Text section >>

================================

In a study of 4277 Taiwanese adolescents at ages 13–18 years from two cross-sectional Nutrition and Health Surveys in 1993–1996 and 2010–2011 the relationship between SSB consumption and SUA was examined [29]. Based on the frequency of intake of SSB (sweetened tea and soda/sports/energy drinks) participants were grouped into four groups. The authors found that, after adjusting for anthropometric measures and blood biochemistry, SUA levels were higher in adolescents who frequently consumed soda or sports drinks, regardless of whether they consumed high or low amounts of sweetened tea [29], suggesting that tea may reduce SUA. In the same analysis Shih and colleagues [29] found that mean SUA was significantly (p < 0.05) higher in boys compared with girls in all categories of SSB intake. However, there were no significant differences when adjusted for survey year, age, gender, physical activity (measured as metabolic equivalent per week), and total energy intake [29]. In our current study, SUA was higher in boys compared to girls (p = 0.001). Shih and colleagues did not address whether the mean SUA was different to the gender specific cut-off points for hyperuricemia. This may be related to the difficulties in determining a disease-specific cutoff value for uric acid levels [42].

================================

Extracted information >>
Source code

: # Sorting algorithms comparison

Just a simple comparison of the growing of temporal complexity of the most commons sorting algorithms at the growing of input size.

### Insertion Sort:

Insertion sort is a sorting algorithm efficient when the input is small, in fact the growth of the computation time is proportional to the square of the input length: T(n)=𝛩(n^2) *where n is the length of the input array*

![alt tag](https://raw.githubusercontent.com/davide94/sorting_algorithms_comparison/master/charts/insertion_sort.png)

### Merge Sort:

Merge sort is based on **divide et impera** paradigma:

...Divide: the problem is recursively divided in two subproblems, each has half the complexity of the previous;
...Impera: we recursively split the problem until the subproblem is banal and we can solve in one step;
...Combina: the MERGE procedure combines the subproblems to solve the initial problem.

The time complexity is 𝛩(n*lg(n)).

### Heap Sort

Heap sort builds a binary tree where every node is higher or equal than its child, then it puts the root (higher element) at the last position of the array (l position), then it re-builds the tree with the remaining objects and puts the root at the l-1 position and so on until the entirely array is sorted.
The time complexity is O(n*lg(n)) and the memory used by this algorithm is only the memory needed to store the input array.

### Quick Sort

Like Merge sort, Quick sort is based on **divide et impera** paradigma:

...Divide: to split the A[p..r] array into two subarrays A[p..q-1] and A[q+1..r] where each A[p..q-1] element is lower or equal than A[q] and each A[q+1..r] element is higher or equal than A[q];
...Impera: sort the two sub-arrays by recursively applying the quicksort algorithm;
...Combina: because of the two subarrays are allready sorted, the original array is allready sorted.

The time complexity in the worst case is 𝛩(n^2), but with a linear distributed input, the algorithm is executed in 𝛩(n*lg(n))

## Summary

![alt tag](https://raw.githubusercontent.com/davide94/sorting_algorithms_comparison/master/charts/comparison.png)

================================

Assigned task >>
According to the text about SSB intake and uric acid, how many Taiwanese adolescents took part in the study? Rely only on the text about SSB intake and uric acid.

Solution to the problem >>
4277